#### Passage:
The latent variable assessing advertising impact achieved significant coefficients for all the indicator variables used in its definition, except for the HANSS: total. The latent variable was higher when: (i) involvement was lower (HANSS); (ii) awareness was lower (HANSS); (iii) knowledge was lower (HANSS) or higher (GASKI). Higher values on this latent measure (‘Advertising’) suggested participants were more susceptible to the effects of gambling advertising.

The path analysis showed that higher gambling severity level was directly associated with higher perceived impact by gambling advertising, lower social index positions, and higher impulsivity levels. In addition, gambling advertising was a mediator in the paths between (i) emotion regulation and gambling severity, and (ii) impulsivity and gambling severity. Regarding the global psychopathology distress, higher SCL-90-R PST scores were related to more difficulties in the emotion regulation, higher impulsivity, and older age. Moreover, higher SOGS score (GD severity) was associated with SCL-90-R PST (higher number of psychological comorbid problems). These results are not discussed as they are not directly associated to the aim of the study regarding gambling advertising effects.

#### Given data:

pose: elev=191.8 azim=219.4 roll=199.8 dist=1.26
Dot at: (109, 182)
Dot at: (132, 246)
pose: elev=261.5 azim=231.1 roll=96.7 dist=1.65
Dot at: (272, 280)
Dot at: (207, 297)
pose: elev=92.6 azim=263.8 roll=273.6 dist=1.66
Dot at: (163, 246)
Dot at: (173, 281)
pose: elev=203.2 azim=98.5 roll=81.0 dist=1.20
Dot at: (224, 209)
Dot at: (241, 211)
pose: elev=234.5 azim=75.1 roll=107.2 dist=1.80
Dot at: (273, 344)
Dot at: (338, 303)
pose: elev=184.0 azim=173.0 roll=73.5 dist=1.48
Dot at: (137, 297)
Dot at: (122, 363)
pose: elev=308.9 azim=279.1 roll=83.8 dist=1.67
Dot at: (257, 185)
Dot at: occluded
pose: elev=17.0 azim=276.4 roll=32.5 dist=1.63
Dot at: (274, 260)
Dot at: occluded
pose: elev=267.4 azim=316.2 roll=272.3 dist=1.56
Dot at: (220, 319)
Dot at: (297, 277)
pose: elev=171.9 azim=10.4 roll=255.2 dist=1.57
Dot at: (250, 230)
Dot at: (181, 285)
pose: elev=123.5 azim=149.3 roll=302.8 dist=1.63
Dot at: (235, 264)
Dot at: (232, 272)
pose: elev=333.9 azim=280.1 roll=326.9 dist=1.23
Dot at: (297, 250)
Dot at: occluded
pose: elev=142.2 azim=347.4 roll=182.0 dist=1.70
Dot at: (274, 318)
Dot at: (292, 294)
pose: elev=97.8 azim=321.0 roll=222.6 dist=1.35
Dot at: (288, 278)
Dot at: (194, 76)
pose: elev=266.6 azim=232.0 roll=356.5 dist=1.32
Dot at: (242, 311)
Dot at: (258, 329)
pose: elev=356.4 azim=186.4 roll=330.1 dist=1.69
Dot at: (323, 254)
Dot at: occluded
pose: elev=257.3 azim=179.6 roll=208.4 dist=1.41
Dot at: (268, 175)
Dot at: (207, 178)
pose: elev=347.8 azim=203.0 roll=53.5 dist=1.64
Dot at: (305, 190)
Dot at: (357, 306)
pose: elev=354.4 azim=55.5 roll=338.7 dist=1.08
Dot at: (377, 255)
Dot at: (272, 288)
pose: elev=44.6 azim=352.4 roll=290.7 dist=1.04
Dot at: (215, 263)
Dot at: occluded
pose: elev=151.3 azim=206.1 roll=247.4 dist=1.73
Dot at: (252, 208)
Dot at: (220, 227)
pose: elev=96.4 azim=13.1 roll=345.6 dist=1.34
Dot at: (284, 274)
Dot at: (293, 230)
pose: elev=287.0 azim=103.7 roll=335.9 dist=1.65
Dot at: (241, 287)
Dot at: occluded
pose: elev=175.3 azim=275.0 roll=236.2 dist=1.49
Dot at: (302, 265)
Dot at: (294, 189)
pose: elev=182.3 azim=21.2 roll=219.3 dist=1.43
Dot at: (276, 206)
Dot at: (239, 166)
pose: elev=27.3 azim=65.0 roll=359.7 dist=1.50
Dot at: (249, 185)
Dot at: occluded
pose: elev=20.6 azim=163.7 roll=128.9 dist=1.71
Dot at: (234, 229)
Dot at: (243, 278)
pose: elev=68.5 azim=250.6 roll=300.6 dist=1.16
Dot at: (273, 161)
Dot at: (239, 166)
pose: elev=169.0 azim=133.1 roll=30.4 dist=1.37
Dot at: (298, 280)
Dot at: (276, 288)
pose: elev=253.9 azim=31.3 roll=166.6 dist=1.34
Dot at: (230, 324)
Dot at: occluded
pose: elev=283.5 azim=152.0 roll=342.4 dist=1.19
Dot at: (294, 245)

#### Problems and tasks:
(A) The passage on gambling advertising reports a path analysis. List every factor that analysis found directly associated with higher gambling severity.
(B) Write the next part of the passage on gambling advertising and gambling severity, picking up after its last sentence.

#### Results of the tasks:
(A)
- Higher perceived impact by gambling advertising
- Lower social index positions
- Higher impulsivity levels

(B)
Discussion

The present paper explored the relationship between gambling advertising and other gambling-related variables to determine its role (if any) in increasing gambling severity. Gambling advertising was operationalized as a latent variable comprising three measures: attitudes towards gambling advertising, perceived knowledge about how persuasion works in advertising, and perceived impact of gambling advertising. The results indicated that two of these three measures related to gambling advertising were meaningful predictors of gambling severity. First, the higher the perceived impact of gambling advertising (meaning lower scores), the higher the susceptibility of participants to gambling advertising. This was true for all the components of the scale: knowledge, awareness, and involvement (Hanss et al., 2015). Second, the higher the scores on attitude (i.e., more positive attitudes towards gambling advertising) (Gaski and Etzel, 1986), the higher the susceptibility to gambling advertising. The third measure (Bearden et al., 2001) was not found to be meaningful. Altogether, the constructed latent variable of gambling advertising had a significant effect on gambling severity among participants.

The results support the existing consensus that gamblers who perceive gambling advertising to have negative effects on their mental health and/or gambling behaviour are those experiencing more gambling problems (Binde, 2009; Hanss et al., 2015; Syvertsen et al., 2022; McGrane et al., 2023). The present study consolidates the existing evidence in one meaningful way, by demonstrating the association between gambling advertising impact and problem gambling among gamblers who had their GD diagnosis following interviews with a mental health professional. Additionally, the results on the attitudinal component also aligned well with previous studies in which gamblers with GD showed more positive attitudes towards gambling advertising (Derevensky et al., 2010; Hing et al., 2015b), perhaps because they normalize gambling advertising due to their constant exposure to it.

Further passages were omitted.